Nicht jede Teamphase ist gleich. Es gibt Momente, in denen gezielte Entwicklungsarbeit besonders viel bewirkt:
– Das Führungsteam stellt sich neu auf, durch Wechsel, Neuzugänge oder veränderte Rollen
– Strategische Veränderungen stellen neue Anforderungen an die Führungsebene
– Konflikte, Kommunikationsprobleme oder Energieverluste prägen den Führungsalltag
– Das Team funktioniert, aber nicht als Team: Silodenken, parallele Agenden
– Die Unternehmenskultur soll bewusst gestaltet und weiterentwickelt werden
In allen diesen Situationen gilt: Je früher Klarheit geschaffen wird, desto geringer der Aufwand und desto grösser die Wirkung.
Fazit: Performance entsteht nicht zufällig
Performance Teams sind kein Zufallsprodukt guter Absichten. Sie entstehen, wenn Vertrauen, Klarheit, gemeinsame Werte und konsequente Entwicklung zusammenkommen, getragen von einer Führung, die bereit ist, in die Tiefe zu gehen.
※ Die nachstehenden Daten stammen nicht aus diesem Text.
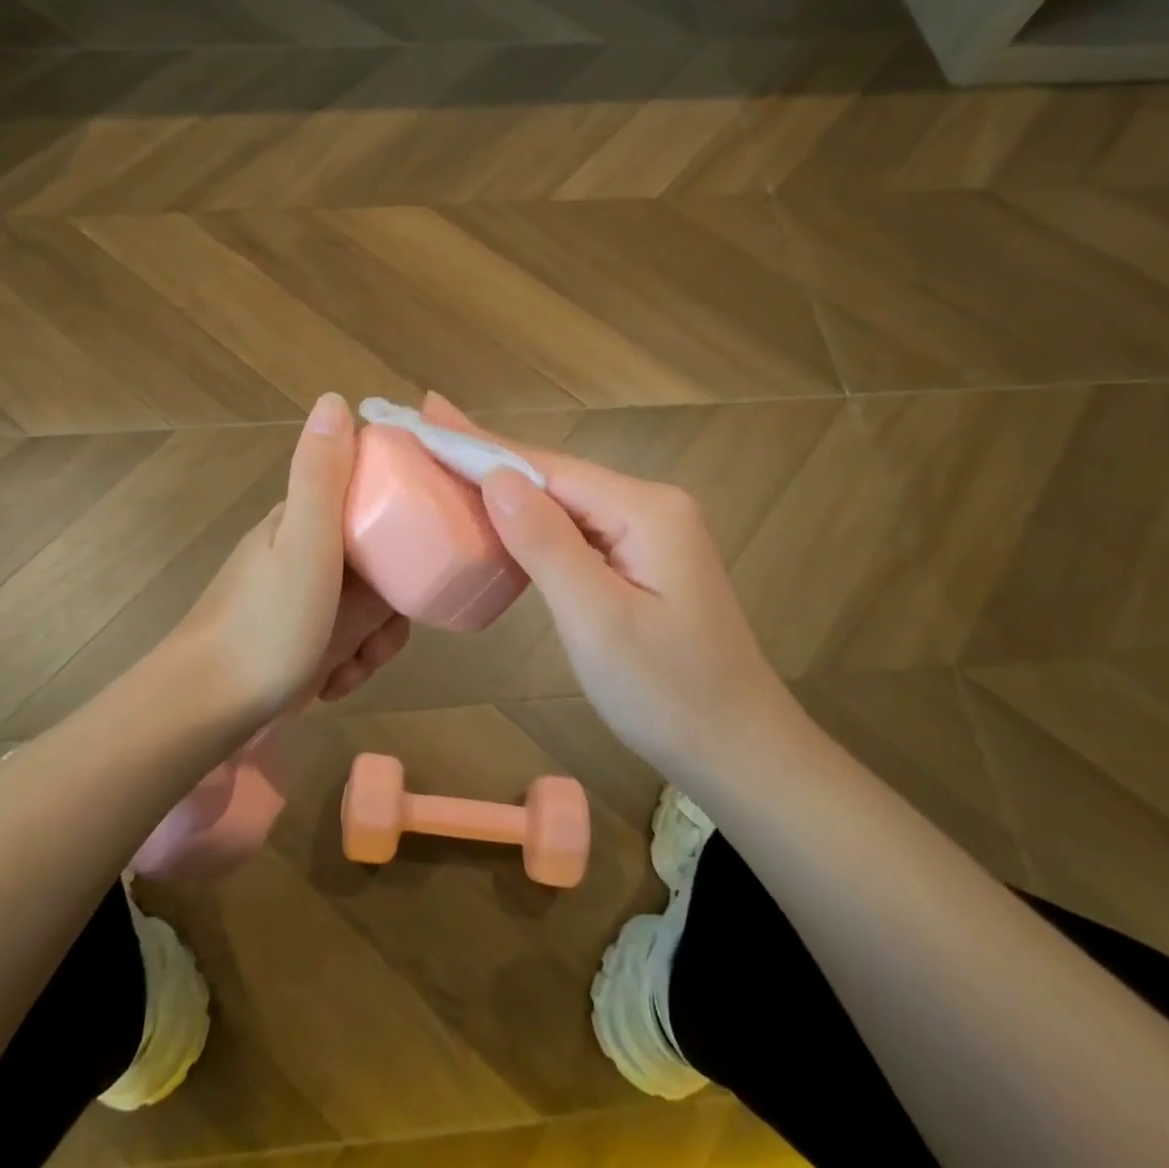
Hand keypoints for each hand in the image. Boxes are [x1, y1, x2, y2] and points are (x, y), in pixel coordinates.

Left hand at [173, 393, 409, 721]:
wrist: (203, 712)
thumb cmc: (266, 625)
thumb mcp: (305, 543)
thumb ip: (321, 475)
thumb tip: (334, 399)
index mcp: (303, 519)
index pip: (372, 498)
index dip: (402, 522)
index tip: (420, 555)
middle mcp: (301, 552)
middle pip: (377, 561)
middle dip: (390, 603)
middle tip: (383, 631)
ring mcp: (297, 599)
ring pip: (366, 607)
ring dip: (372, 640)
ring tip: (355, 666)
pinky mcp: (296, 640)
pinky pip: (344, 640)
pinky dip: (348, 663)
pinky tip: (334, 683)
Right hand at [421, 394, 800, 769]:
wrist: (739, 752)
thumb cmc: (666, 693)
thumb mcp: (597, 620)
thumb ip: (546, 543)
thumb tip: (497, 477)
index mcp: (645, 510)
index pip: (548, 467)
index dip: (483, 446)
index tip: (430, 416)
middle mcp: (650, 506)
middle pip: (555, 476)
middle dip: (489, 456)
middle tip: (428, 428)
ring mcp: (649, 533)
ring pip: (563, 501)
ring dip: (506, 486)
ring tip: (449, 460)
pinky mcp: (642, 559)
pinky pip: (576, 529)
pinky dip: (531, 521)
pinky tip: (499, 514)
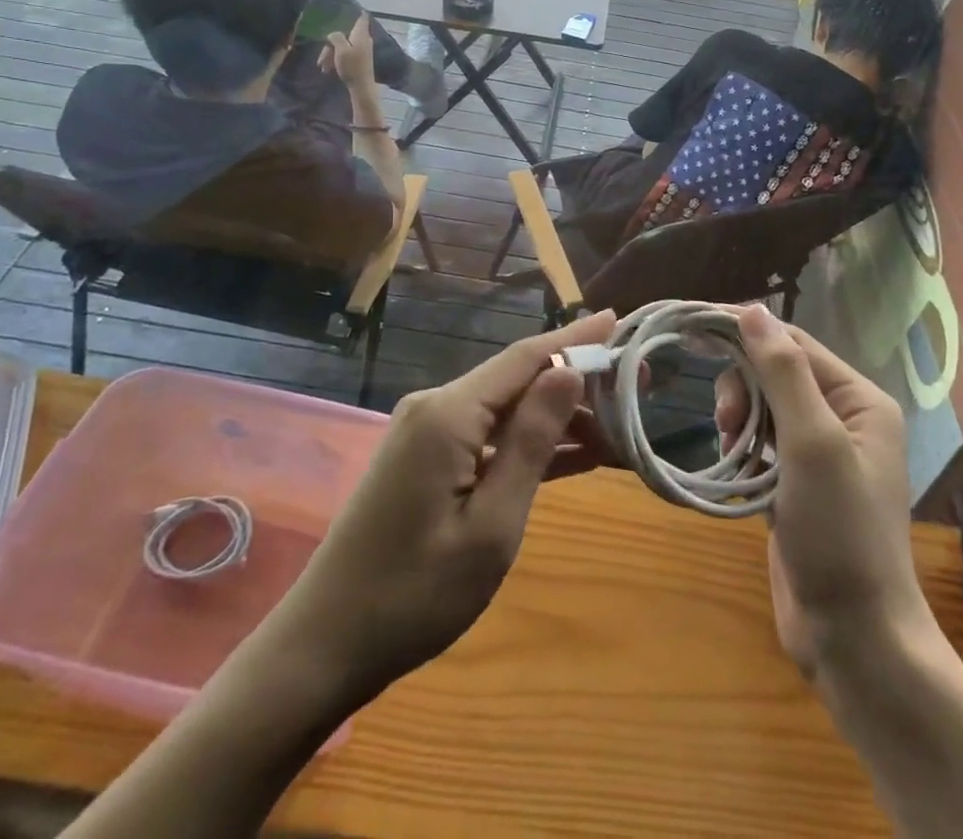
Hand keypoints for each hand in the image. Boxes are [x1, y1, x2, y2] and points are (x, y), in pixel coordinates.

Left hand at [269, 310, 617, 701]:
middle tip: (636, 386)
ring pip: (507, 409)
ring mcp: (428, 433)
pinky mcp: (426, 459)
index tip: (618, 319)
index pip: (525, 357)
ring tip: (617, 425)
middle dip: (577, 379)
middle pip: (518, 378)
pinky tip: (574, 455)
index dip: (575, 337)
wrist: (326, 643)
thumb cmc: (416, 593)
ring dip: (558, 417)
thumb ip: (531, 442)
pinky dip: (529, 444)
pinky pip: (488, 437)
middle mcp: (436, 407)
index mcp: (449, 413)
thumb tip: (568, 372)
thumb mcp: (491, 525)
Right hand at [319, 14, 377, 89]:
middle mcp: (363, 40)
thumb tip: (333, 34)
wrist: (362, 86)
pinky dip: (336, 59)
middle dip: (331, 44)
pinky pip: (344, 54)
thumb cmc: (352, 66)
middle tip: (321, 58)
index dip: (357, 12)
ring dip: (331, 54)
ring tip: (323, 67)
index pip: (362, 18)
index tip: (350, 8)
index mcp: (361, 34)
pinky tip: (328, 69)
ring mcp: (361, 50)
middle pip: (344, 34)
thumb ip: (336, 37)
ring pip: (342, 46)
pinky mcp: (358, 59)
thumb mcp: (341, 49)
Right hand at [716, 306, 926, 681]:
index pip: (793, 343)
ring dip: (739, 415)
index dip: (746, 331)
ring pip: (764, 405)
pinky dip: (741, 445)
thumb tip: (752, 309)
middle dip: (742, 385)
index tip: (694, 328)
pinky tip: (732, 465)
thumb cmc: (840, 533)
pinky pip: (760, 441)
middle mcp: (844, 418)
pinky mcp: (796, 483)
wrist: (854, 637)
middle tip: (725, 423)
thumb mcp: (813, 443)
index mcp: (859, 400)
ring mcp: (820, 453)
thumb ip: (783, 373)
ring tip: (729, 448)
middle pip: (776, 371)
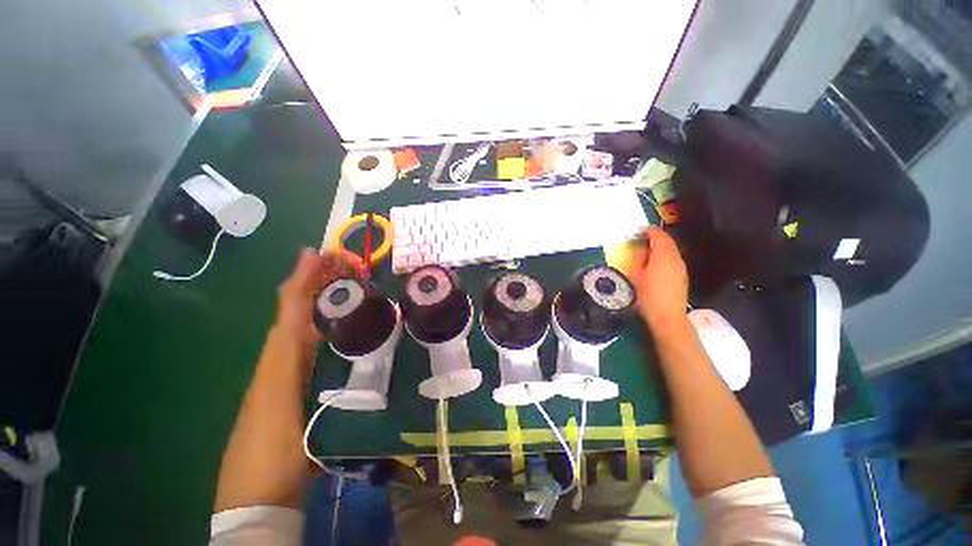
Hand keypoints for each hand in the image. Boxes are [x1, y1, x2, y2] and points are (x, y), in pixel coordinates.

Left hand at [275, 248, 365, 342]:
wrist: (298, 342)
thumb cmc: (296, 315)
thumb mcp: (297, 291)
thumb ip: (304, 271)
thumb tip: (311, 249)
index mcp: (304, 277)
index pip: (323, 259)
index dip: (339, 256)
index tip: (356, 261)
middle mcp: (314, 283)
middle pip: (334, 268)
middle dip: (349, 265)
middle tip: (364, 270)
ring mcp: (324, 293)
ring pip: (341, 278)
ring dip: (353, 275)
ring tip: (366, 277)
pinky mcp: (332, 304)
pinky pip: (344, 290)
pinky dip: (353, 286)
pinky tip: (361, 288)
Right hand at [619, 227, 688, 333]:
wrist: (667, 316)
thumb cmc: (647, 296)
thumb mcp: (635, 276)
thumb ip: (638, 259)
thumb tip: (640, 249)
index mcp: (663, 256)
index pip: (659, 236)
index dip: (649, 230)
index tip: (639, 230)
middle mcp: (675, 258)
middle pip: (668, 241)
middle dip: (656, 237)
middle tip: (642, 238)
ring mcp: (681, 267)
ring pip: (672, 250)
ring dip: (661, 247)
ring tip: (647, 250)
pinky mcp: (683, 276)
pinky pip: (674, 259)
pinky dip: (665, 256)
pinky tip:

Die Wissenschaft liefert das Fundament. Diagnostik schafft die Sichtbarkeit. Und gezielte Entwicklung macht aus einem funktionierenden Team eines, das wirklich performt.
Quellen & Literatur
[1] Katzenbach, J. R. & Smith, D. K. (1993). The Discipline of Teams. Harvard Business Review, 71(2), 111–120.
[2] McKinsey & Company (2023). The State of Organizations 2023. mckinsey.com
[3] Edmondson, A. (1999). Psychological Safety and Learning Behavior in Work Teams. Administrative Science Quarterly, 44(2), 350–383.
[4] Duhigg, C. (2016). What Google Learned From Its Quest to Build the Perfect Team. The New York Times Magazine. Basierend auf: Google Project Aristotle, 2012–2015.
[5] Hackman, J. R. (2002). Leading Teams: Setting the Stage for Great Performances. Harvard Business School Press.
[6] Reynolds, A. & Lewis, D. (2017). Teams Solve Problems Faster When They're More Cognitively Diverse. Harvard Business Review.
[7] Kristof-Brown, A. L., Zimmerman, R. D. & Johnson, E. C. (2005). Consequences of Individuals' Fit at Work: A Meta-Analysis of Person-Job, Person-Organization, Person-Group, and Person-Supervisor Fit. Personnel Psychology, 58(2), 281–342.
[8] Lencioni, P. (2002). The Five Dysfunctions of a Team. Jossey-Bass.
[9] Gallup (2023). State of the Global Workplace Report. gallup.com
[10] Bolman, L. G. & Deal, T. E. (2017). Reframing Organizations: Artistry, Choice, and Leadership (6th ed.). Jossey-Bass.